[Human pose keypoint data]
....................

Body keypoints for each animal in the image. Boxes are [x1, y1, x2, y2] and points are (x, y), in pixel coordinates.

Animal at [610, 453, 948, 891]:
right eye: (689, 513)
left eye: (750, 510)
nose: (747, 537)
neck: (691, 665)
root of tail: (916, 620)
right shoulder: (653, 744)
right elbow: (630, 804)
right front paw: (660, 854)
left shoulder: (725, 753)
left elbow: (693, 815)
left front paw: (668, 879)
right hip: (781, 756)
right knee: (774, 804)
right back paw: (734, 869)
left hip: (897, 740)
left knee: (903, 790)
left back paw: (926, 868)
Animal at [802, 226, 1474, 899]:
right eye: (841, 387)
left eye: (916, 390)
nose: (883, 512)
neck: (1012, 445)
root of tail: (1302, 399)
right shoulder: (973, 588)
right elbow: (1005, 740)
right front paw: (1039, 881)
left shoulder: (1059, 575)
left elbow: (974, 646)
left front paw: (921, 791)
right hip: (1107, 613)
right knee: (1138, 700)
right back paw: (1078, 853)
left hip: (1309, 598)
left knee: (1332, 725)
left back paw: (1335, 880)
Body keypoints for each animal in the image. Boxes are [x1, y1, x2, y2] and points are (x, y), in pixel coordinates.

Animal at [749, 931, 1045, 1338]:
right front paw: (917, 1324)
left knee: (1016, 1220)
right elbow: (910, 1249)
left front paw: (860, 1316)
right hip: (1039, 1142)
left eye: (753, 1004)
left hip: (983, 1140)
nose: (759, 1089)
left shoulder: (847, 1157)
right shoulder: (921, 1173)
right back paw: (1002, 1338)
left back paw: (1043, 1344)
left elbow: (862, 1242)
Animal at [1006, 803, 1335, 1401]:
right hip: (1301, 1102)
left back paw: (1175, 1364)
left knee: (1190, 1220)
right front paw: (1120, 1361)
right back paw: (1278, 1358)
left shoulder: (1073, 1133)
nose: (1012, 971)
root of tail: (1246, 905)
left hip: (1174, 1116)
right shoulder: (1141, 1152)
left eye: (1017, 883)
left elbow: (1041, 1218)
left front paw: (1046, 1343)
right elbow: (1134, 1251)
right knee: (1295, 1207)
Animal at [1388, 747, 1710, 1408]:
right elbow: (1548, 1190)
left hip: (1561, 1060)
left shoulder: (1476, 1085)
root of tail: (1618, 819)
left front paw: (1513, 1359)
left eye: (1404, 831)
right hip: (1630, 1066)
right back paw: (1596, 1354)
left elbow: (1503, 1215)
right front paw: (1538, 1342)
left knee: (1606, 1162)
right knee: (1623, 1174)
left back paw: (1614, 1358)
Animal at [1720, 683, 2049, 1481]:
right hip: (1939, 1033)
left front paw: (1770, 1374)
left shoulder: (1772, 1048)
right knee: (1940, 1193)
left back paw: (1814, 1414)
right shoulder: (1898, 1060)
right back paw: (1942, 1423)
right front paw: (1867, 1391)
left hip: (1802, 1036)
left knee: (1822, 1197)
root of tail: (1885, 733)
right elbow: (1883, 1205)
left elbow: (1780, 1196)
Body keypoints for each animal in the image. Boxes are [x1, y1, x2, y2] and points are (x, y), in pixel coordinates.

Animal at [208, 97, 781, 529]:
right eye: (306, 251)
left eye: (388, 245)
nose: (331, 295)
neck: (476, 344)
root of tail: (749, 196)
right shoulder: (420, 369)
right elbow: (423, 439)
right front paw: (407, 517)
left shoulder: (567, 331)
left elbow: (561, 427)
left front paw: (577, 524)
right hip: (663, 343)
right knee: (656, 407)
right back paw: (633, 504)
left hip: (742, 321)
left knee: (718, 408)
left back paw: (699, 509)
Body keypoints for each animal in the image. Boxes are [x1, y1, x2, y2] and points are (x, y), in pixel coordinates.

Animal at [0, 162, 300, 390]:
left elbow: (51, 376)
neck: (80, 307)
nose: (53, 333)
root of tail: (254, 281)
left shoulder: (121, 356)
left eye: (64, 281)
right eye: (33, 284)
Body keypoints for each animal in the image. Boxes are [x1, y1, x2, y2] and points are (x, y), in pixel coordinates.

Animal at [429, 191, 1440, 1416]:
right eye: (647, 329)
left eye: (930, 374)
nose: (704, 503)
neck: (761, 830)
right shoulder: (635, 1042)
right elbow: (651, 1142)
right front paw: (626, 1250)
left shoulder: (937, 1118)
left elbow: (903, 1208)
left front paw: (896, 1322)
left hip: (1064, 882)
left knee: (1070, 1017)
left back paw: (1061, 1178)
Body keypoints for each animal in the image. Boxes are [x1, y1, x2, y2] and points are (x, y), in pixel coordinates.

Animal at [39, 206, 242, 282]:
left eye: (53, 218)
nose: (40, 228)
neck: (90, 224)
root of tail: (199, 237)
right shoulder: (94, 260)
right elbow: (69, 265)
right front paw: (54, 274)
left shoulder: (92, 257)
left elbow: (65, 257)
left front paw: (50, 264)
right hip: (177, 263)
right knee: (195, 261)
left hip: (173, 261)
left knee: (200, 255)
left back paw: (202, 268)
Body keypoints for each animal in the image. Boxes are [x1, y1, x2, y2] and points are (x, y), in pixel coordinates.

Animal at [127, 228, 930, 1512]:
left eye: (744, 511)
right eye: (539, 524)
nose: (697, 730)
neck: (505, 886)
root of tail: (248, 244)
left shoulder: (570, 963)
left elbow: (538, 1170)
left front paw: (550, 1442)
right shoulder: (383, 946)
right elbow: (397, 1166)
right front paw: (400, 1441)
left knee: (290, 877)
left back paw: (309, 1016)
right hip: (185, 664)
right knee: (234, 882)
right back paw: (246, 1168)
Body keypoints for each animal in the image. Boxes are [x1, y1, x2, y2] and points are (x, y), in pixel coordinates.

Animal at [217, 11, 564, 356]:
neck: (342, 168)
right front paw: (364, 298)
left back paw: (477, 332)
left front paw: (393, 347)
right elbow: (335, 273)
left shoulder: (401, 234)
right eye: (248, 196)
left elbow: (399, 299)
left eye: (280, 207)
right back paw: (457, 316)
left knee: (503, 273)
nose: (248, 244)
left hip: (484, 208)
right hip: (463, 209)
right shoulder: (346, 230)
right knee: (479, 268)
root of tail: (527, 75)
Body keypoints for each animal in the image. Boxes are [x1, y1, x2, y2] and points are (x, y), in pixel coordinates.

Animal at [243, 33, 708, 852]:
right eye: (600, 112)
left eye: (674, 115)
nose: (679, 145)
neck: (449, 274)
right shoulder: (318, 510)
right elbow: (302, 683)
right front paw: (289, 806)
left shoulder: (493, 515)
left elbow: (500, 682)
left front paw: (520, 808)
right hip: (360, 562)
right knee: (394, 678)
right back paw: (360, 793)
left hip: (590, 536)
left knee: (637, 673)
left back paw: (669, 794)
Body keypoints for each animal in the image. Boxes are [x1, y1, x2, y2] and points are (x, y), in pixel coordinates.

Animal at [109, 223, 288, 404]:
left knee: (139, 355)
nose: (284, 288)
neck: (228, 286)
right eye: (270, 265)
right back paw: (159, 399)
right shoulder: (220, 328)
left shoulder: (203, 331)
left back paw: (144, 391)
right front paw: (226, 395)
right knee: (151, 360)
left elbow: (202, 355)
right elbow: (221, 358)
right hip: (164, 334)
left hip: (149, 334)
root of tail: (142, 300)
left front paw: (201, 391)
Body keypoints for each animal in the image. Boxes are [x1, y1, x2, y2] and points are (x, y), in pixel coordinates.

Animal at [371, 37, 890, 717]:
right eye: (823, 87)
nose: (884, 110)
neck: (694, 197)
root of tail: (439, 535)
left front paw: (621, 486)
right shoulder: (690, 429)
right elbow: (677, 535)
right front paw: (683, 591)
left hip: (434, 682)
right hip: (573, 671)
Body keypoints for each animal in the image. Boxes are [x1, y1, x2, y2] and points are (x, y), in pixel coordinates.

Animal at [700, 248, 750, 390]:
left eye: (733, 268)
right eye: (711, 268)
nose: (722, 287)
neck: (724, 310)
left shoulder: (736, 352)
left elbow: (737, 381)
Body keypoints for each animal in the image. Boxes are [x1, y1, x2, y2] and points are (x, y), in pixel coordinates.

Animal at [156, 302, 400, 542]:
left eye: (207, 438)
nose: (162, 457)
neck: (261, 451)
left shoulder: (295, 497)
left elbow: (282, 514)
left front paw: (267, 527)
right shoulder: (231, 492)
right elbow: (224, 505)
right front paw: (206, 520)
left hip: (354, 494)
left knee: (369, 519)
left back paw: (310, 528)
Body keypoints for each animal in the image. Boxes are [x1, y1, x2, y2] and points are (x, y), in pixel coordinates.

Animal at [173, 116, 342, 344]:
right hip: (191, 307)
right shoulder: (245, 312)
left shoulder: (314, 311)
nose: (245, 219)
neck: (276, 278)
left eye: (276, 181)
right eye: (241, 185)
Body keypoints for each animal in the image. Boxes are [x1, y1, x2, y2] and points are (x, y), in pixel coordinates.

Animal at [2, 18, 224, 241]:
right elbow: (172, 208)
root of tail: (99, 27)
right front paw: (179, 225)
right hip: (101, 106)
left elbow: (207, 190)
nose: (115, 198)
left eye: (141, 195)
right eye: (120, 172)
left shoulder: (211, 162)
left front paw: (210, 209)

....................

WORK TO BE COMPLETED:
Leave out every line above except those from the line with "left shoulder: (725, 753)" up to and including the line with "right hip: (1301, 1102)", and copy those exactly.

SOLUTION TO THIS TASK:
left shoulder: (725, 753)
left elbow: (693, 815)
left front paw: (668, 879)
right hip: (781, 756)
right knee: (774, 804)
right back paw: (734, 869)
left hip: (897, 740)
left knee: (903, 790)
left back paw: (926, 868)
Animal at [802, 226, 1474, 899]:
right eye: (841, 387)
left eye: (916, 390)
nose: (883, 512)
neck: (1012, 445)
root of tail: (1302, 399)
right shoulder: (973, 588)
right elbow: (1005, 740)
right front paw: (1039, 881)
left shoulder: (1059, 575)
left elbow: (974, 646)
left front paw: (921, 791)
right hip: (1107, 613)
right knee: (1138, 700)
right back paw: (1078, 853)
left hip: (1309, 598)
left knee: (1332, 725)
left back paw: (1335, 880)
Body keypoints for each animal in the image. Boxes are [x1, y1, x2, y2] and points are (x, y), in pixel coordinates.

Animal at [749, 931, 1045, 1338]:
right front paw: (917, 1324)
left knee: (1016, 1220)
right elbow: (910, 1249)
left front paw: (860, 1316)
right hip: (1039, 1142)
left eye: (753, 1004)
left hip: (983, 1140)
nose: (759, 1089)
left shoulder: (847, 1157)
right shoulder: (921, 1173)
right back paw: (1002, 1338)
left back paw: (1043, 1344)
left elbow: (862, 1242)
Animal at [1006, 803, 1335, 1401]:
right hip: (1301, 1102)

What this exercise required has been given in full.